Transcribed page contents:

........

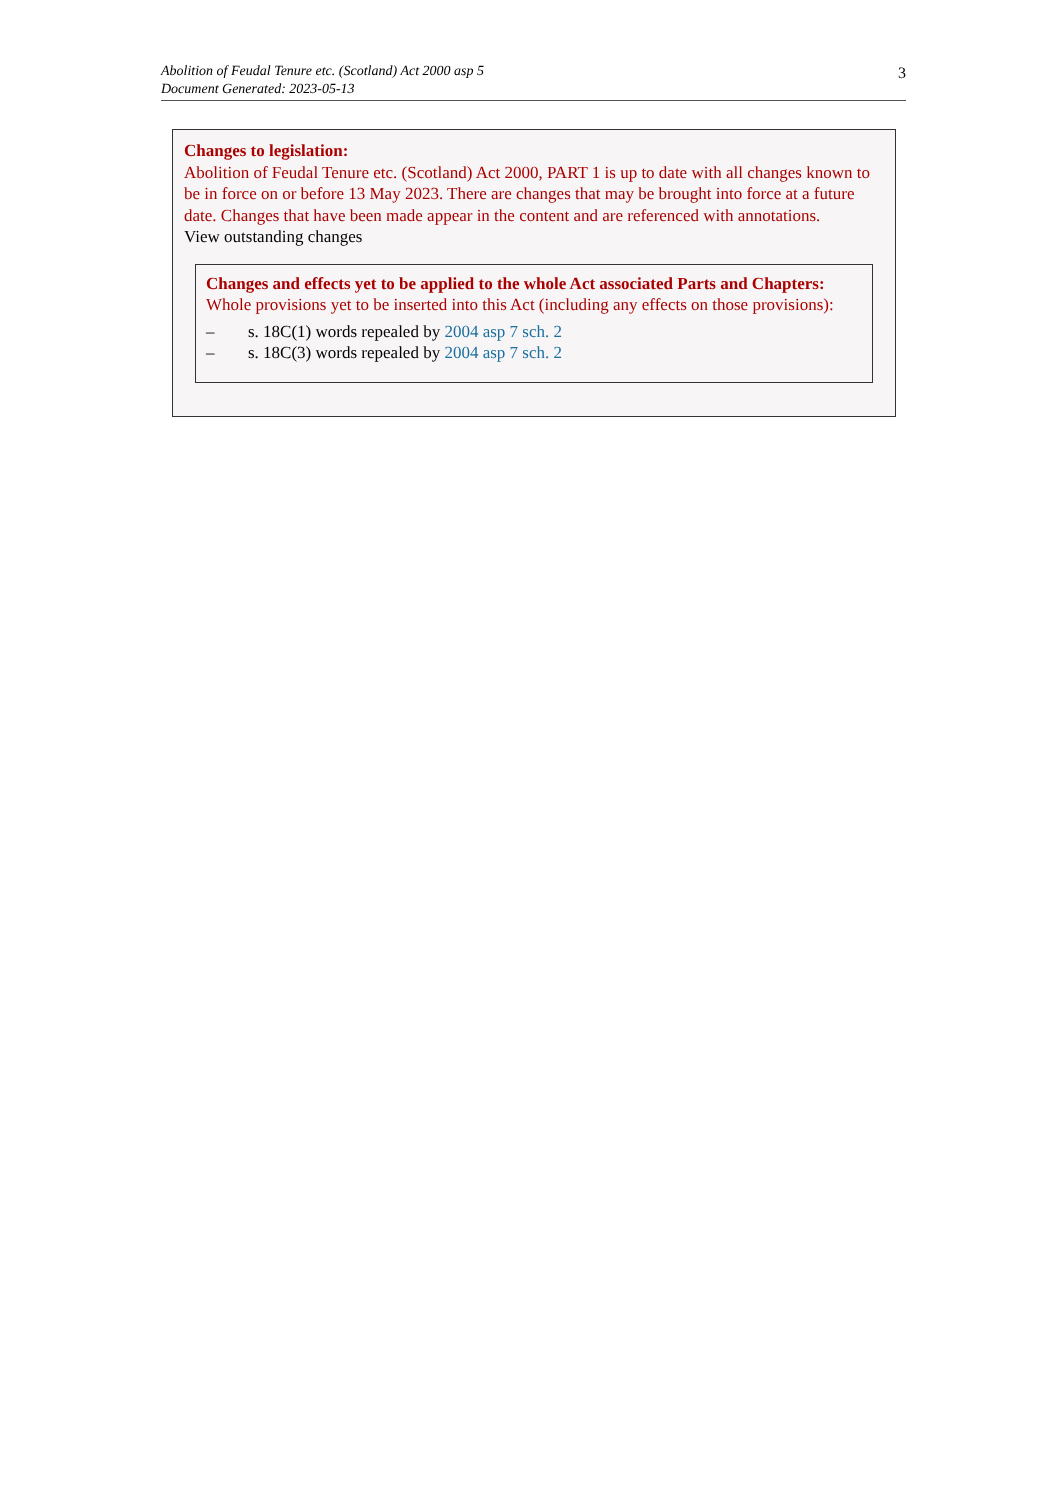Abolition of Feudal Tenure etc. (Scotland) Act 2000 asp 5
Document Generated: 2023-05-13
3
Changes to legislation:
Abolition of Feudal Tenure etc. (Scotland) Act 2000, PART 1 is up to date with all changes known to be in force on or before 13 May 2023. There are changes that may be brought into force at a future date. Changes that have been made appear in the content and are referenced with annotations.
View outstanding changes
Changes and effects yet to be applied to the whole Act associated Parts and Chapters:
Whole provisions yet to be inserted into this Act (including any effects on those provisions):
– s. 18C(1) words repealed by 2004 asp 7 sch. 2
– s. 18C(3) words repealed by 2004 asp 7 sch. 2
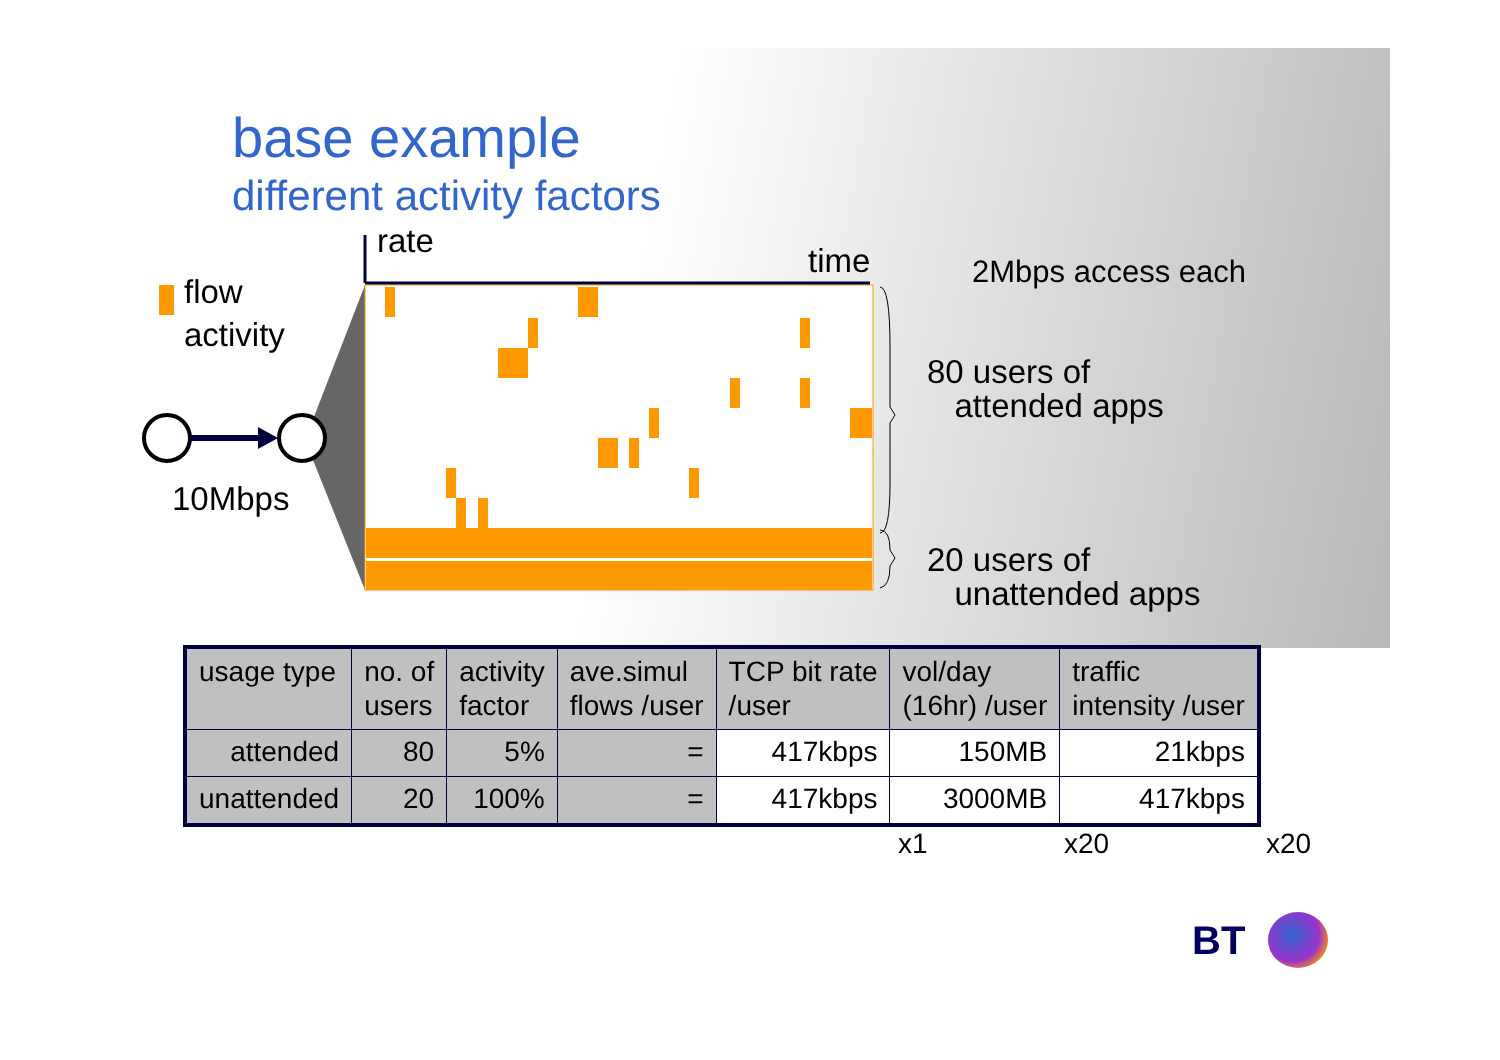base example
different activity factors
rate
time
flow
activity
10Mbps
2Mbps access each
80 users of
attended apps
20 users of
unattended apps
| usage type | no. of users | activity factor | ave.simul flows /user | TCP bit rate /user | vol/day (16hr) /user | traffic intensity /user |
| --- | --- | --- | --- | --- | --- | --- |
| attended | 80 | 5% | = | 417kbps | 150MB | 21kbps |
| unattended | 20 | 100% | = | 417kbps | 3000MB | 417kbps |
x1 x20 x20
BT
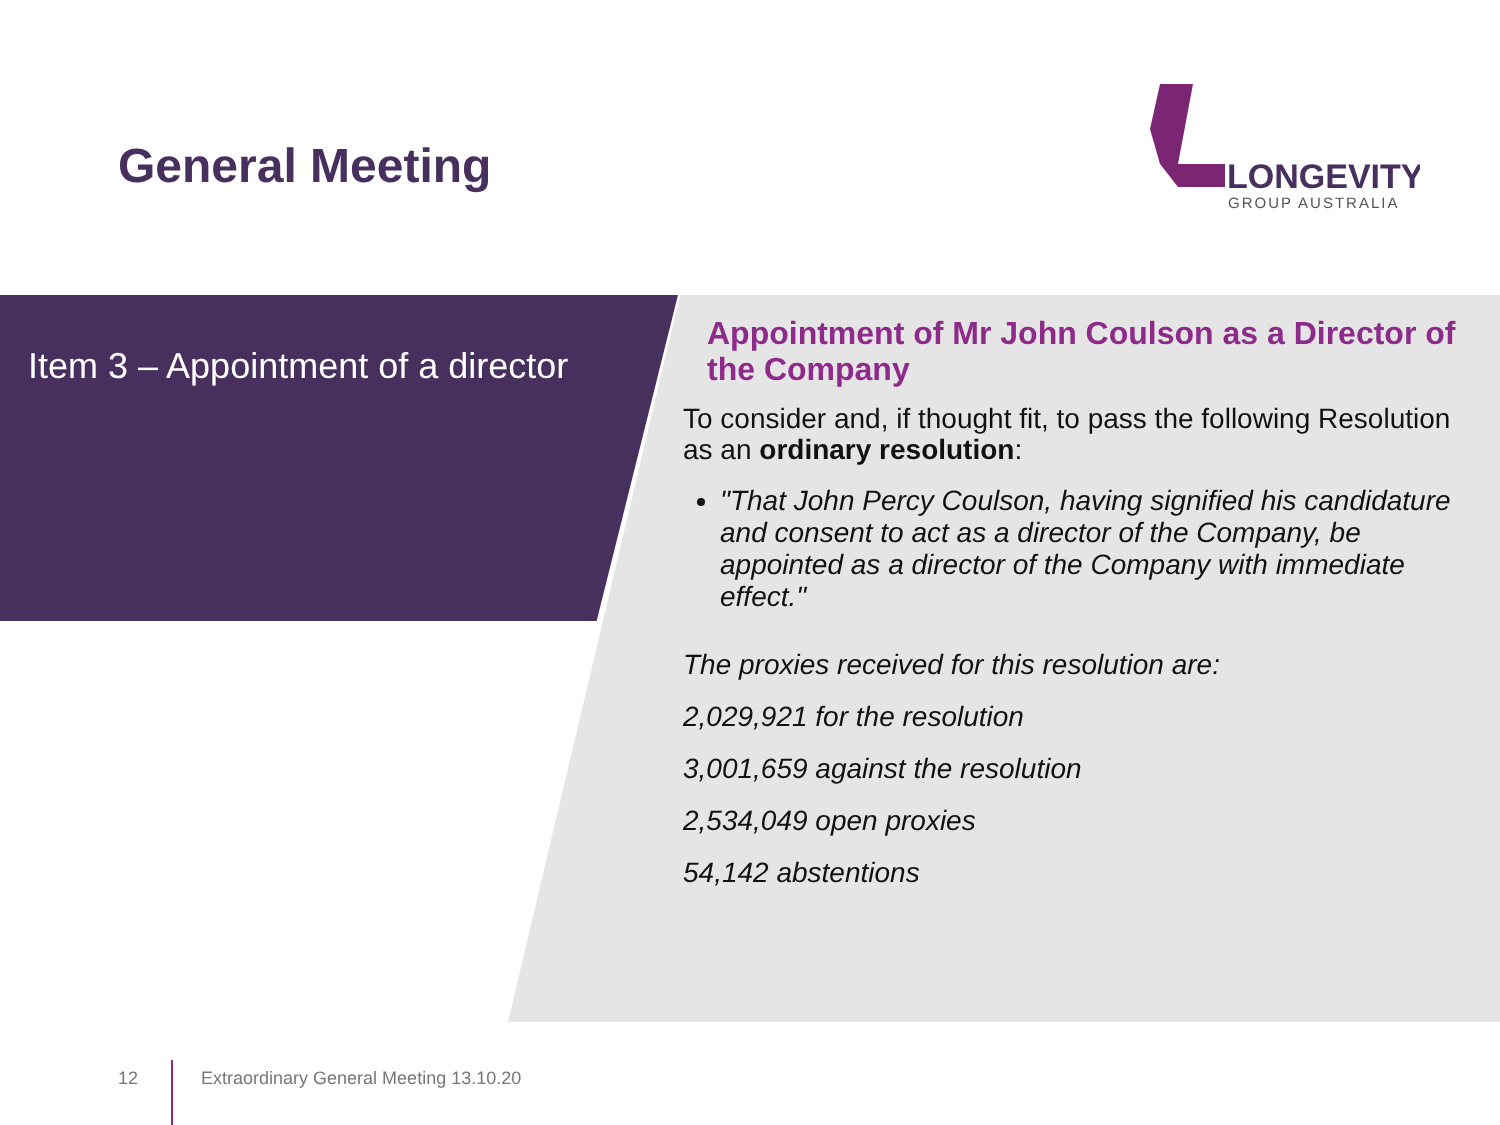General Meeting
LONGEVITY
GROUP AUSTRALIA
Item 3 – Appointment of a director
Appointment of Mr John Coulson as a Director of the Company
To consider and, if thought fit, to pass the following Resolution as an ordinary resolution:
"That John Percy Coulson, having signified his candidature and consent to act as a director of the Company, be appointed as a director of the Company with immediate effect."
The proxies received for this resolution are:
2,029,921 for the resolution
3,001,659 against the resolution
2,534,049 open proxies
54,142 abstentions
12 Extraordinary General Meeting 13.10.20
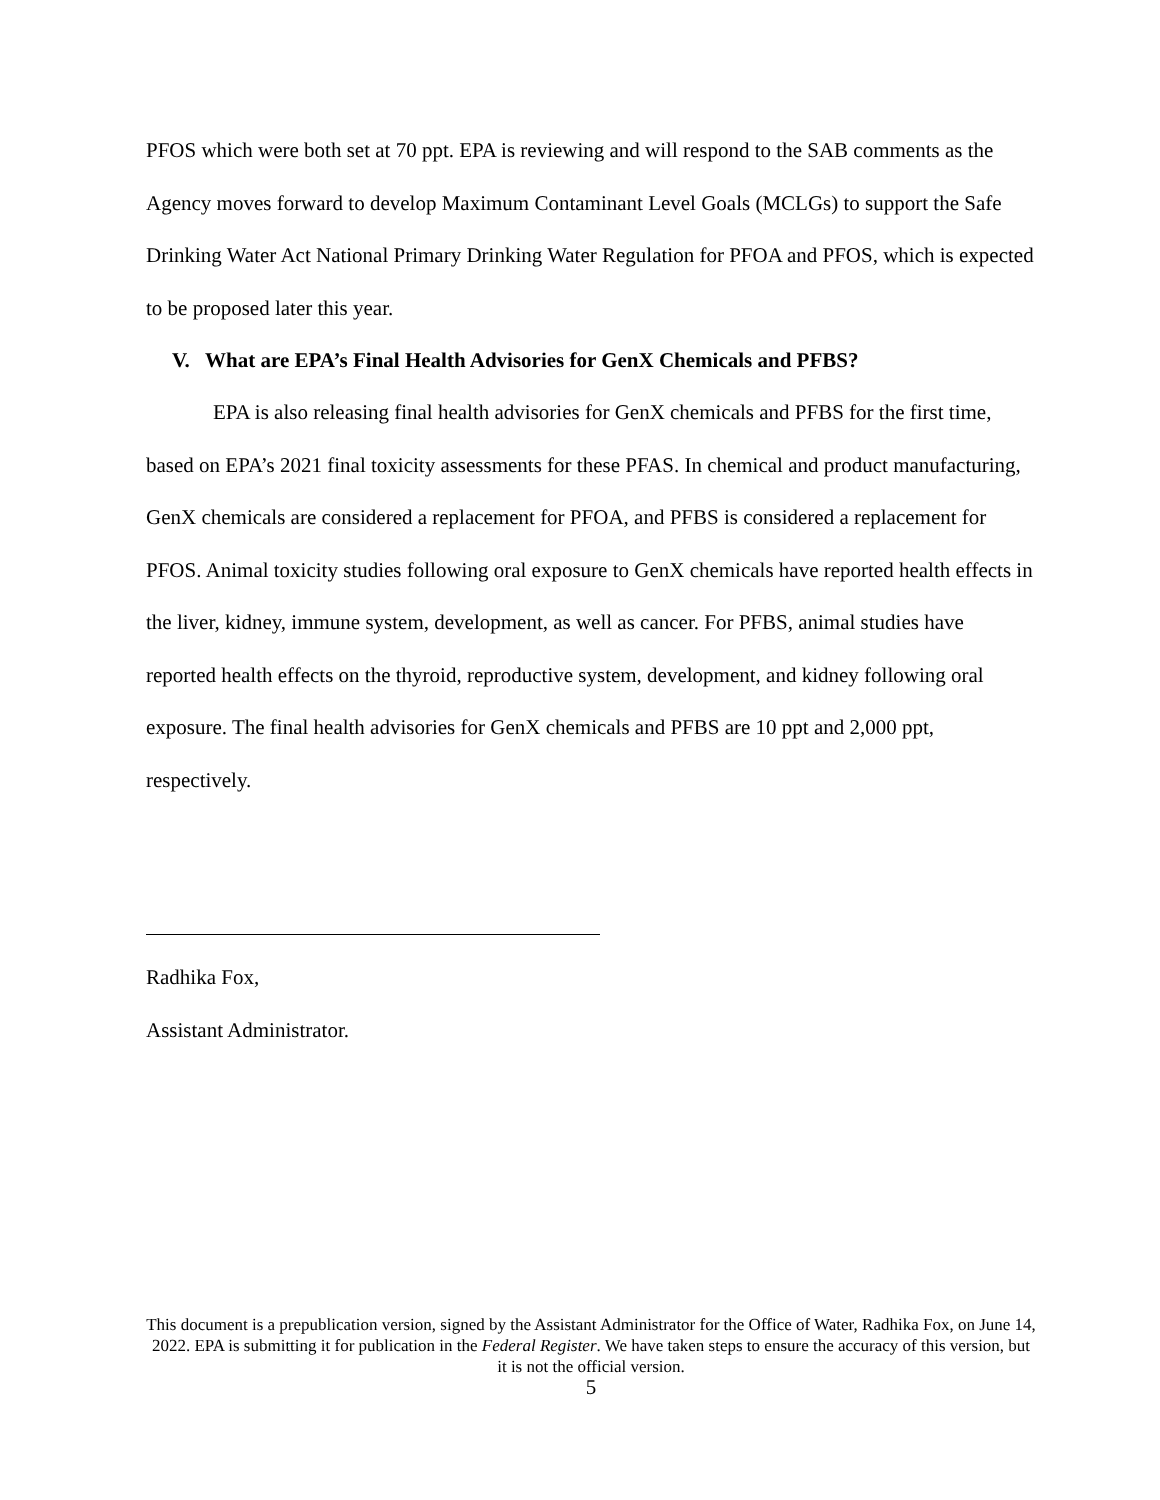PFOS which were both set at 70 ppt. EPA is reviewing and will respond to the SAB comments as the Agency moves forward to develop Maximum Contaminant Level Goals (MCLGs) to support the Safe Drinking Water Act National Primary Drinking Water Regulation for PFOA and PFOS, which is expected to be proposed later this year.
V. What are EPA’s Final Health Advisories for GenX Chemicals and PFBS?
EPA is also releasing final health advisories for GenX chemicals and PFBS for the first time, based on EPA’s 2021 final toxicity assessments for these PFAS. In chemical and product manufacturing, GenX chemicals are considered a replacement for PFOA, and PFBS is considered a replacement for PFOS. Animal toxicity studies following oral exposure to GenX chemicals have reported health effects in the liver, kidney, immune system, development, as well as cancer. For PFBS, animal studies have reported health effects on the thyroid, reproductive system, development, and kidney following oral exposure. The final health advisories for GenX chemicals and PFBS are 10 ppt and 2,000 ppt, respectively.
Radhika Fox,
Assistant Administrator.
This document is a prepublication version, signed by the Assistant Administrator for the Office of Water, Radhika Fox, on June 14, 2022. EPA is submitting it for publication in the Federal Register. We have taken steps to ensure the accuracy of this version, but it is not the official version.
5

........

= Written task =
Could you transcribe exactly the entries above, but only the lines from the one with "Changes and effects" through the one with "unattended apps", and without pictures?

= Reply to the exercise =
Changes and effects yet to be applied to the whole Act associated Parts and Chapters:
Whole provisions yet to be inserted into this Act (including any effects on those provisions):
– s. 18C(1) words repealed by 2004 asp 7 sch. 2
– s. 18C(3) words repealed by 2004 asp 7 sch. 2
base example
different activity factors
rate
time
flow
activity
10Mbps
2Mbps access each
80 users of
attended apps
20 users of
unattended apps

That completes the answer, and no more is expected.